Into the midst of such scintillations of sight, sound and sensuality, there tottered Clovis in yellow waterproofs, scratching his head and blinking his bleary eyes. He looked as if he had just disembarked from some godforsaken trawler in the Minches. "Lummee!" he expostulated. "I must be deader than a door-nail, but I didn't reckon on Heaven being like this. One moment a common commercial traveller and the next right up to my neck in this right old malarkey, this flipping Cinderella rag!"

Abruptly, Clovis' privities began to itch and, with the habit of years, he mauled at his flies to staunch the irritation. Then, the big stand-up clock struck its own version of midnight! His sea-proofs disappeared in a flash leaving him nuder than a fish - to reveal broken glass embedded in his groin, jagged shards of it splintering into the tenderest parts. A fine lady, still in her juiceable time of life, previously unnoticed by Clovis, skimmed off in a right old huff. True, the glass condom slipper he wore was far too small to fit ... but had, in turn, caused his privities to shrink amid erupting gorges of blood. It was probably irrelevant (but worth mentioning) that she didn’t spot the huge animal feast (which made its initial appearance as a big brown oxtail) emerging from Clovis’ backside.

The remains of the Brothership knelt around the dead pump, deep in unthinking prayer. Padgett Weggs’ forehead rested on the ground, as if the Earth and he were one, merely divided by the thinness of a skull. Poke, too, had just discovered that unthinking prayer was no better than death, his nostrils snot-ended, his hugely swollen eyeballs caked in yellow wax, his lips double-glued with a slick brown substance that had found the exit of least resistance.

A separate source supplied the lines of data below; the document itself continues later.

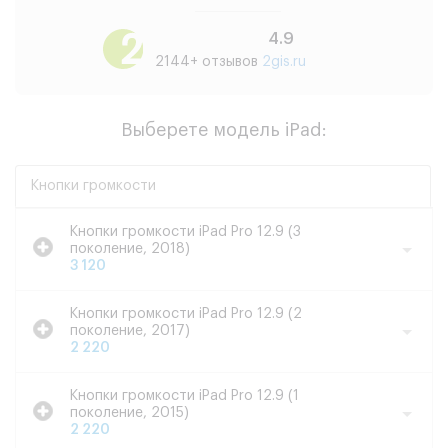
4.9
2144+ отзывов
2gis.ru
Выберете модель iPad:
Кнопки громкости
Кнопки громкости iPad Pro 12.9 (3
поколение, 2018)
3 120
Кнопки громкости iPad Pro 12.9 (2
поколение, 2017)
2 220
Кнопки громкости iPad Pro 12.9 (1
поколение, 2015)
2 220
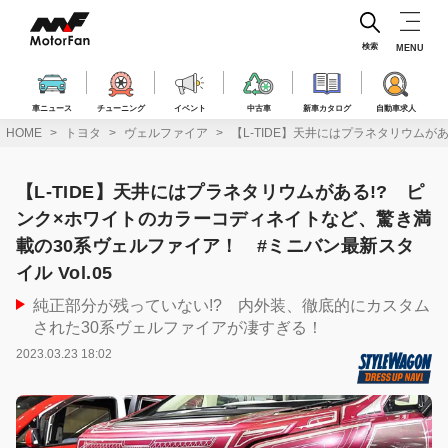
コ
ン
テ
検索
MENU
ン
ツ
へ
車ニュース
チューニング
イベント
中古車
新車カタログ
自動車求人
ス
HOME
トヨタ
ヴェルファイア
【L-TIDE】天井にはプラネタリウムが
キ
ッ
プ
【L-TIDE】天井にはプラネタリウムがある!? ピ
ンク×ホワイトのカラーコディネイトなど、驚き満
載の30系ヴェルファイア！ #ミニバン最新スタ
イル Vol.05
純正部分が残っていない!? 内外装、徹底的にカスタム
された30系ヴェルファイアが凄すぎる！
2023.03.23 18:02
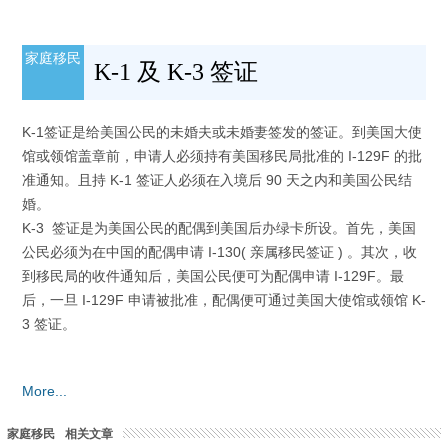
家庭移民
K-1 及 K-3 签证
K-1签证是给美国公民的未婚夫或未婚妻签发的签证。到美国大使
馆或领馆盖章前，申请人必须持有美国移民局批准的 I-129F 的批
准通知。且持 K-1 签证人必须在入境后 90 天之内和美国公民结
婚。
K-3 签证是为美国公民的配偶到美国后办绿卡所设。首先，美国
公民必须为在中国的配偶申请 I-130( 亲属移民签证 ) 。其次，收
到移民局的收件通知后，美国公民便可为配偶申请 I-129F。最
后，一旦 I-129F 申请被批准，配偶便可通过美国大使馆或领馆 K-
3 签证。
More...
家庭移民
相关文章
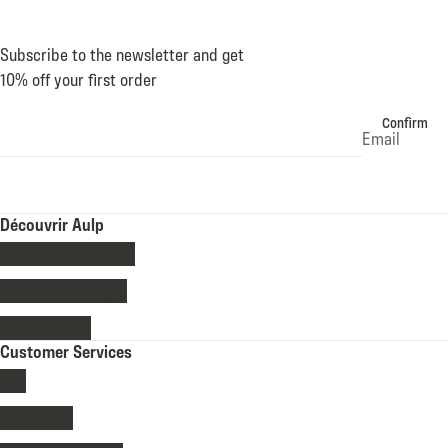
Subscribe to the newsletter and get
10% off your first order
Confirm
Email
Découvrir Aulp
Collection randonée
Collection lifestyle
Collection ski
Customer Services
FAQ
Contact us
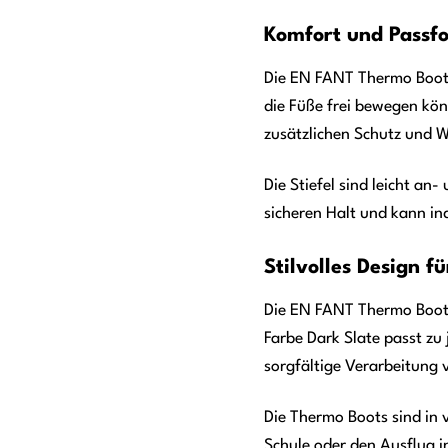
Komfort und Passfo
Die EN FANT Thermo Boots w
die Füße frei bewegen kön
zusätzlichen Schutz und W
Die Stiefel sind leicht an
sicheren Halt und kann in
Stilvolles Design f
Die EN FANT Thermo Boots i
Farbe Dark Slate passt zu 
sorgfältige Verarbeitung v
Die Thermo Boots sind in 
Schule oder den Ausflug i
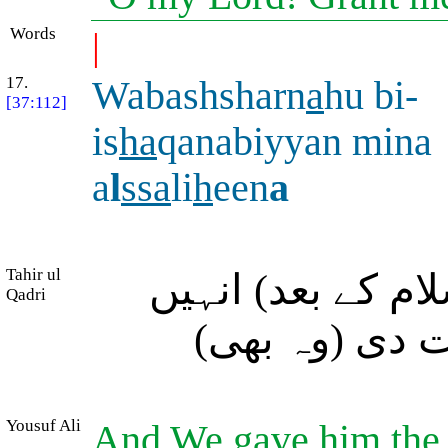
Words
|
17.
Wabashsharn
a
hu bi-
[37:112]
is
ha
qanabiyyan mina
a
l
ssa
li
h
een
a
Tahir ul
ام کے بعد) انہیں
Qadri
رت دی (وہ بھی
Yousuf Ali
And We gave him the g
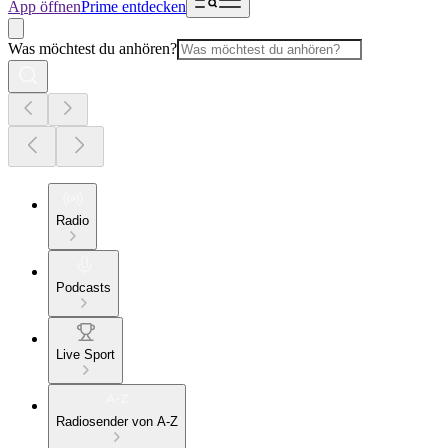
App öffnen
Prime entdecken
Was möchtest du anhören?
Radio
Podcasts
Live Sport
Radiosender von A-Z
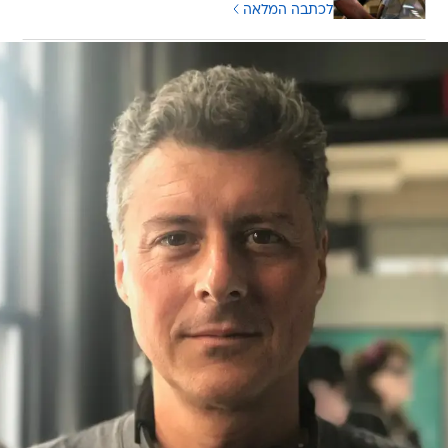
לכתבה המלאה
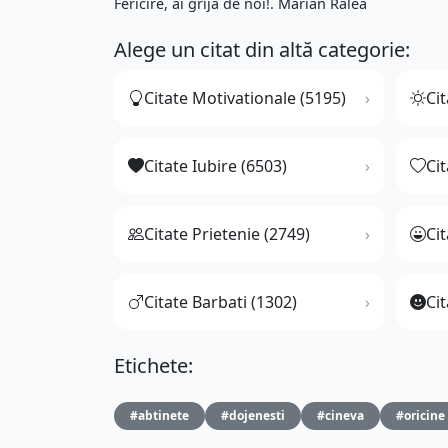
Fericire, ai grija de noi!. Marian Ralea
Alege un citat din altă categorie:
Citate Motivationale (5195)
Cit
Citate Iubire (6503)
Ci
Citate Prietenie (2749)
Ci
Citate Barbati (1302)
Cit
Etichete:
#abtinete
#dojenesti
#cineva
#oricine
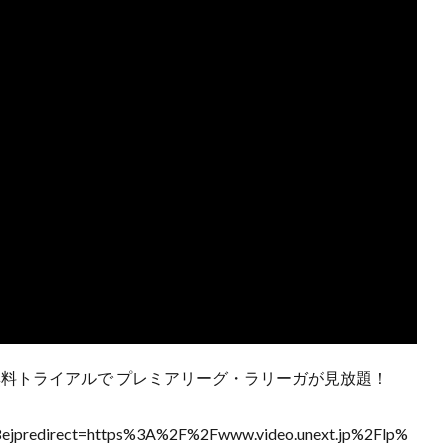
間の無料トライアルで プレミアリーグ・ラリーガが見放題！
redirect=https%3A%2F%2Fwww.video.unext.jp%2Flp%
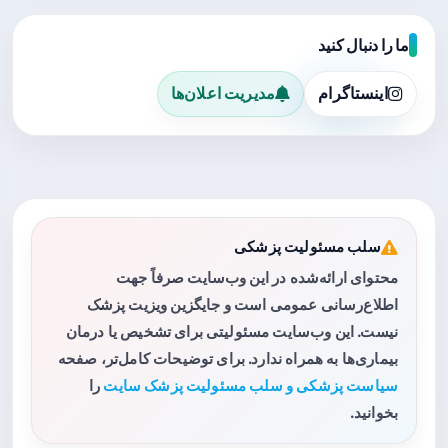
ما را دنبال کنید
اینستاگرام
مدیریت اعلان‌ها
سلب مسئولیت پزشکی
محتوای ارائه‌شده در این وب‌سایت صرفاً جهت
اطلاع‌رسانی عمومی است و جایگزین ویزیت پزشک
نیست. این وب‌سایت مسئولیتی برای تشخیص یا درمان
بیماری‌ها به همراه ندارد. برای توضیحات کامل‌تر، صفحه
سیاست پزشکی و سلب مسئولیت پزشک سایت
را
بخوانید.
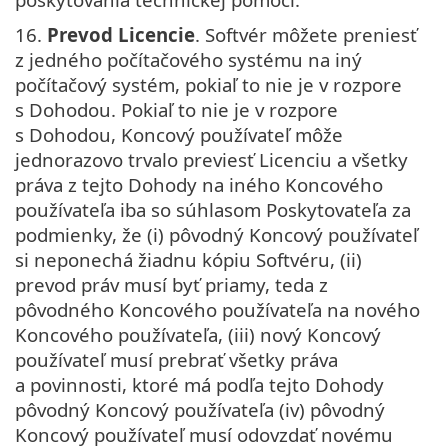
16.
Prevod Licencie
. Softvér môžete preniesť
z jedného počítačového systému na iný
počítačový systém, pokiaľ to nie je v rozpore
s Dohodou. Pokiaľ to nie je v rozpore
s Dohodou, Koncový používateľ môže
jednorazovo trvalo previesť Licenciu a všetky
práva z tejto Dohody na iného Koncového
používateľa iba so súhlasom Poskytovateľa za
podmienky, že (i) pôvodný Koncový používateľ
si neponechá žiadnu kópiu Softvéru, (ii)
prevod práv musí byť priamy, teda z
pôvodného Koncového používateľa na nového
Koncového používateľa, (iii) nový Koncový
používateľ musí prebrať všetky práva
a povinnosti, ktoré má podľa tejto Dohody
pôvodný Koncový používateľa (iv) pôvodný
Koncový používateľ musí odovzdať novému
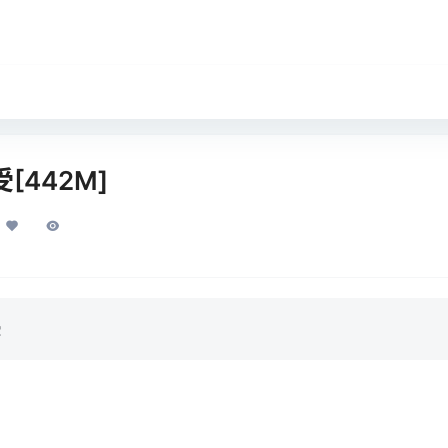
[442M]
受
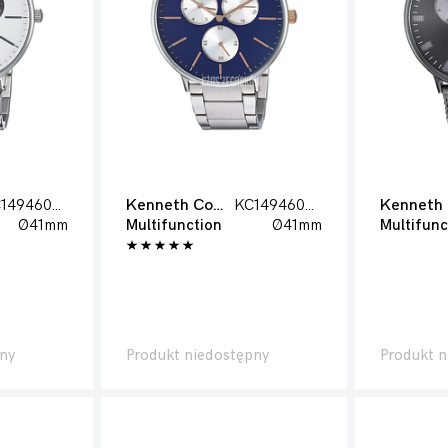
KC14946007
Kenneth Cole
KC14946008
Kenneth 
Ø41mm
Multifunction
Ø41mm
Multifunc
ny
Produkt niedostępny
Produkt n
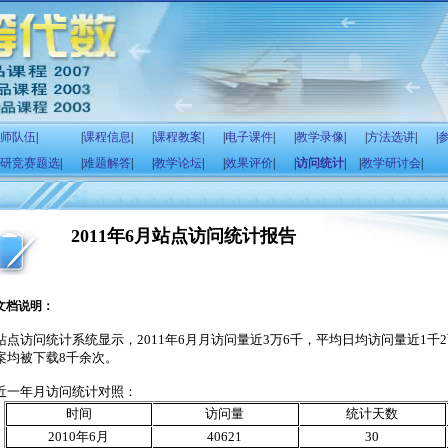
师队伍
|
|
课程信息
|
|
课程教案
|
|
电子课件
|
|
教学录像
|
|
方法选讲
|
|
研竞赛题选
|
|
难题解答
|
|
教学论坛
|
|
效果评价
|
|
访问统计
|
|
教学研讨会
|
2011年6月站点访问统计报告
文档说明：
站点访问统计系统显示，
2011
年
6
月月访问量近
3
万
6
千，平均日均访问量近
1
千
2
案均被下载
8
千余次。
近一年月访问统计对照：
时间
访问量
统计天数
2010
年
6
月
40621
30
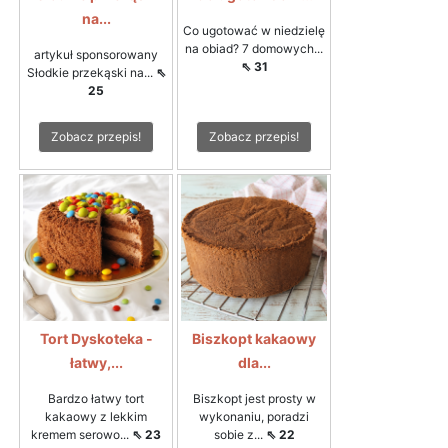
na...
Co ugotować w niedzielę
na obiad? 7 domowych...
artykuł sponsorowany
⇖ 31
Słodkie przekąski na...
⇖
25
Zobacz przepis!
Zobacz przepis!
Tort Dyskoteka -
Biszkopt kakaowy
łatwy,...
dla...
Bardzo łatwy tort
Biszkopt jest prosty w
kakaowy z lekkim
wykonaniu, poradzi
kremem serowo...
⇖ 23
sobie z...
⇖ 22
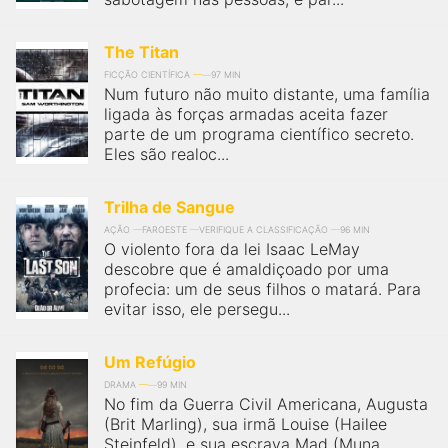
The Titan
FICÇÃO CIENTÍFICA
97 MIN
Num futuro não muito distante, uma família
ligada às forças armadas aceita fazer
parte de um programa científico secreto.
Eles são realoc...
Trilha de Sangue
AÇÃO
FAROESTE
VERIFIQUE A CLASSIFICAÇÃO
96 MIN
O violento fora da lei Isaac LeMay
descobre que é amaldiçoado por uma
profecia: um de seus filhos o matará. Para
evitar isso, ele persegu...
Um Refúgio
DRAMA
99 MIN
No fim da Guerra Civil Americana, Augusta
(Brit Marling), sua irmã Louise (Hailee
Steinfeld), e sua escrava Mad (Muna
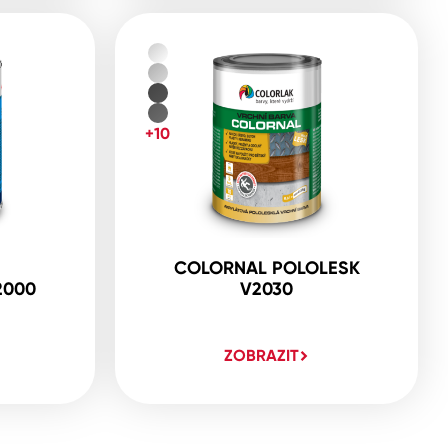
+10
COLORNAL POLOLESK
2000
V2030
ZOBRAZIT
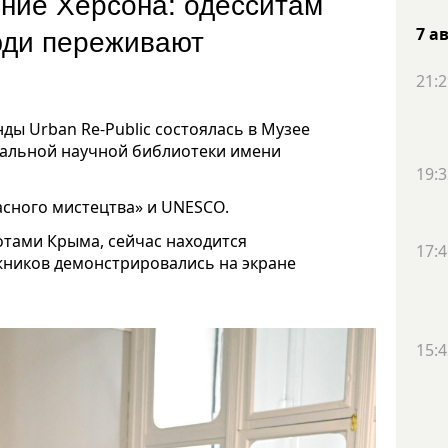
ние Херсона: одесситам
люди переживают
7 а
21:2
ды Urban Re-Public состоялась в Музее
сальной научной библиотеки имени
19:3
асного мистецтва» и UNESCO.
отами Крыма, сейчас находится
17:4
жников демонстрировались на экране
15:4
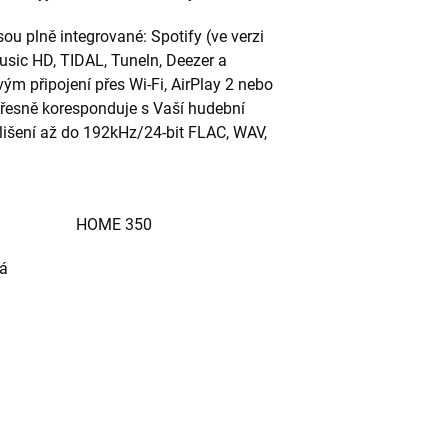
ou plně integrované: Spotify (ve verzi
sic HD, TIDAL, Tuneln, Deezer a
m připojení přes Wi-Fi, AirPlay 2 nebo
 přesně koresponduje s Vaší hudební
lišení až do 192kHz/24-bit FLAC, WAV,
ššími modely
0 HOME 350
ná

Padgett Weggs, his legs held steady by the well-intentioned Poke, eventually delved into the shitpump's silent silo and expelled the sides of his own pink throat-gum like bubbles from his windpipe. Now kicking free, Weggs wagged his head back and forth like a spade; his quest being to chase a foxtail to its earth ... but Clovis and his brittle testicles had already fled to a corrupt roseheart at the centre of the Earth, like God to His shipwrecked Heaven.

Padgett Weggs frequently kept watch - from downworld - upon the darkened hulk of Shamble Hall. He ruminated on next to nothing, whilst gently chewing what could very well be the end of the line in yellow bubble-gum. And he blew a fragile shimmering globe of it, growing more brown than yellow. The shopkeepers of the seaport's chequerboarded streets (Poke included) dreamed of new dreams, of old jokes, of Hansels, of Gretels and, finally, of alternate metabolisms that were interwoven with the rest, amid the rather inefficient fog-horns of their snores.